**Exercise requirements**
Give the lines of the material verbatim, from the first line to the line with "kanalının dar veya", including both.

**Records to use**
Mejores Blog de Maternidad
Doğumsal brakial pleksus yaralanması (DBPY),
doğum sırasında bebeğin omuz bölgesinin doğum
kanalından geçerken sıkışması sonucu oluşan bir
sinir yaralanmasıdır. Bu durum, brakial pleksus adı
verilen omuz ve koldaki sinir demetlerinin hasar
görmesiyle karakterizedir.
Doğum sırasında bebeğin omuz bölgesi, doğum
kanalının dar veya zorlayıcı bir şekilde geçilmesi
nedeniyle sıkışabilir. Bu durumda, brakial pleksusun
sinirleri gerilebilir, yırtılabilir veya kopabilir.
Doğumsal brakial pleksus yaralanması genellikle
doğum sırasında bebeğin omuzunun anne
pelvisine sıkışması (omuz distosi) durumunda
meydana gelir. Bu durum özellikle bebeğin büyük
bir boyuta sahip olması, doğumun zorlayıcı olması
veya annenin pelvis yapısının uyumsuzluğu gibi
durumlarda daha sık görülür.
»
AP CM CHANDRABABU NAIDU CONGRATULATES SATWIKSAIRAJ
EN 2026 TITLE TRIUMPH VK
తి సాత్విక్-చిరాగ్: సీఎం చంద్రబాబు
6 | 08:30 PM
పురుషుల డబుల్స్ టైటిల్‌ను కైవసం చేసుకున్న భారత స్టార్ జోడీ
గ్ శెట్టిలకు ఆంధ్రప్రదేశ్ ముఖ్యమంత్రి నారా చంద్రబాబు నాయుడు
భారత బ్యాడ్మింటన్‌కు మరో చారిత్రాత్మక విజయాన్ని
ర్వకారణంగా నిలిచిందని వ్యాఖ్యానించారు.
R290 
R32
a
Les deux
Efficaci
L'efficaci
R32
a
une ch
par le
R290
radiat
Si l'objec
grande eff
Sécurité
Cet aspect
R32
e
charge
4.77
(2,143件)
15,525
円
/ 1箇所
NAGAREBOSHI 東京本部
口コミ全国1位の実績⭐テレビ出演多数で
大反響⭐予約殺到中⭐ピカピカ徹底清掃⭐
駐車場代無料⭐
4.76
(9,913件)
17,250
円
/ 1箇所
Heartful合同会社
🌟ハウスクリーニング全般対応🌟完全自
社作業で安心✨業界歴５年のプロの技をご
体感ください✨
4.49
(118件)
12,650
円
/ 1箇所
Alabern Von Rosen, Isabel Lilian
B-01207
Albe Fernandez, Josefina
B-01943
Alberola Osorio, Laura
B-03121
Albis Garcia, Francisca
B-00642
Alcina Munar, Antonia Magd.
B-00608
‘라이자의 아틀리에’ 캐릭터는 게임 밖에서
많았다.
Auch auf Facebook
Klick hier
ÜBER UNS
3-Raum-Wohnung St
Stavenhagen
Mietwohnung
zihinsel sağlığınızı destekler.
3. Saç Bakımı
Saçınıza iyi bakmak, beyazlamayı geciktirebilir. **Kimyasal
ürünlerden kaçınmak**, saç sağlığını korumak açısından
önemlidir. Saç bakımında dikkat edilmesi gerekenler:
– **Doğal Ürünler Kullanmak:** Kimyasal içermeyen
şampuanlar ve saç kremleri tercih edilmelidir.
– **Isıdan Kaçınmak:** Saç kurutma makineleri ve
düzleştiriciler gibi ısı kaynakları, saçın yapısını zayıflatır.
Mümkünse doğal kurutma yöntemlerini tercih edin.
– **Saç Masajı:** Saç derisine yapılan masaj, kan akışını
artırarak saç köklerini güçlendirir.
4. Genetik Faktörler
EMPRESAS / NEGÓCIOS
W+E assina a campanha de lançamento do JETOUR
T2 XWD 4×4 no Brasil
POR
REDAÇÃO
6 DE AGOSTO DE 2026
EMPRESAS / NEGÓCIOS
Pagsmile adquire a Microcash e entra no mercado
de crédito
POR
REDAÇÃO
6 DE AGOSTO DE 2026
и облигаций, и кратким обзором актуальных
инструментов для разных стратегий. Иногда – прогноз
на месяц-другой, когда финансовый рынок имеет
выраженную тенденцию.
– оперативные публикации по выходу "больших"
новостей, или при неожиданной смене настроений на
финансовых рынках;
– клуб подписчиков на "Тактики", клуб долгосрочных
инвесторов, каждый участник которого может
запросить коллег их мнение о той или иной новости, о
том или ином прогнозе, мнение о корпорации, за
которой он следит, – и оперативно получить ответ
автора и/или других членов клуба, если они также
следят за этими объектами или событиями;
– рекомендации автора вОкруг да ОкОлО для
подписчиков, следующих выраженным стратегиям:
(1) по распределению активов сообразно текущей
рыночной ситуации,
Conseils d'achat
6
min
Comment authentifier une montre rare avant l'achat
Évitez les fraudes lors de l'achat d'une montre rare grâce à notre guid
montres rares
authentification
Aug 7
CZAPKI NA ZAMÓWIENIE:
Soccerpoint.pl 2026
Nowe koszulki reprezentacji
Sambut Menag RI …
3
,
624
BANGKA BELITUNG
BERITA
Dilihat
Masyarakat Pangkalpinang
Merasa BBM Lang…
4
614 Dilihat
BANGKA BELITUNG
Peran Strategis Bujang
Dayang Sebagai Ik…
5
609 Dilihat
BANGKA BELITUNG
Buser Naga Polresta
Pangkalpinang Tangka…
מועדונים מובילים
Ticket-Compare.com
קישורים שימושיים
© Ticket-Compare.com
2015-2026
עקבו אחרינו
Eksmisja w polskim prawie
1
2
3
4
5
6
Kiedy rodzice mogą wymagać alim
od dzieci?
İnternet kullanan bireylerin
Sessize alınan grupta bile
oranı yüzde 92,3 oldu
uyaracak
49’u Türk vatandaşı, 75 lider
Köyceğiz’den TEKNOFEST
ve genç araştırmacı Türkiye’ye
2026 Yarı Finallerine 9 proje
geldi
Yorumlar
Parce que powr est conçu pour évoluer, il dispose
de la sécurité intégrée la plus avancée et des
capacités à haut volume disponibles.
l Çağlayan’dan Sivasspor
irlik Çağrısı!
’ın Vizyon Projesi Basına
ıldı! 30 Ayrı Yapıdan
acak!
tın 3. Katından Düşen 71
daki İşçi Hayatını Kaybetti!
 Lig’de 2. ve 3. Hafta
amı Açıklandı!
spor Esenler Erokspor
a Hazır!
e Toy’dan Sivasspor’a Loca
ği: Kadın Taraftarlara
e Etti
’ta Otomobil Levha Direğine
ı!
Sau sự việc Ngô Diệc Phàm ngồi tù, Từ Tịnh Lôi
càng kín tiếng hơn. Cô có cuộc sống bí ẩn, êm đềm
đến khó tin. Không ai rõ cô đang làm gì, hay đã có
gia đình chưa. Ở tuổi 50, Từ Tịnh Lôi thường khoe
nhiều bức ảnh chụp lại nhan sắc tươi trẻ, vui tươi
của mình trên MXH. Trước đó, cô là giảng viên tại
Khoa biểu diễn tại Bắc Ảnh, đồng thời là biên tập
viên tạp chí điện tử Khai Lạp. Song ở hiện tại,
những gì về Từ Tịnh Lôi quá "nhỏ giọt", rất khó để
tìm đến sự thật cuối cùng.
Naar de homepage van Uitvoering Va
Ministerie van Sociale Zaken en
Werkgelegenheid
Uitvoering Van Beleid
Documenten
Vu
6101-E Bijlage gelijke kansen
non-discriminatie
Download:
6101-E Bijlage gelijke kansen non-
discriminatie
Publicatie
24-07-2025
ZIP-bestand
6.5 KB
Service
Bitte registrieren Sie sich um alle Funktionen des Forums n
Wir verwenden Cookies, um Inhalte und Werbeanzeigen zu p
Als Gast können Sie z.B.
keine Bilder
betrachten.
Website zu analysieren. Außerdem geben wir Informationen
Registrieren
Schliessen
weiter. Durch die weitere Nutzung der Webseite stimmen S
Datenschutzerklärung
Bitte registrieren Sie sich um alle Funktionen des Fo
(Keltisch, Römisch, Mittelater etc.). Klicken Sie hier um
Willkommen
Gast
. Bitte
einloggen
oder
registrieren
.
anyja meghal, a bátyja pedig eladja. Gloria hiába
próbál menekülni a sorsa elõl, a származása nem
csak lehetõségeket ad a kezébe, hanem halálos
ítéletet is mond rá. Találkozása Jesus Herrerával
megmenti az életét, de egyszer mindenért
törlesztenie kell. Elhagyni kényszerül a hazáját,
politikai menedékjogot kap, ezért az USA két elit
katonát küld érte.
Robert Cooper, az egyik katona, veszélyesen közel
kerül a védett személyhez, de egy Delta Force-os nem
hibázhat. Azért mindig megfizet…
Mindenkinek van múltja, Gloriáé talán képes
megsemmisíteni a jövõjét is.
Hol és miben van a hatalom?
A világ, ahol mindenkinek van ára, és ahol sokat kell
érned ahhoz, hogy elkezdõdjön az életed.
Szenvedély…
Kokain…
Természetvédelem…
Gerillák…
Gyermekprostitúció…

**Solution to this task**
Mejores Blog de Maternidad
Doğumsal brakial pleksus yaralanması (DBPY),
doğum sırasında bebeğin omuz bölgesinin doğum
kanalından geçerken sıkışması sonucu oluşan bir
sinir yaralanmasıdır. Bu durum, brakial pleksus adı
verilen omuz ve koldaki sinir demetlerinin hasar
görmesiyle karakterizedir.
Doğum sırasında bebeğin omuz bölgesi, doğum
kanalının dar veya zorlayıcı bir şekilde geçilmesi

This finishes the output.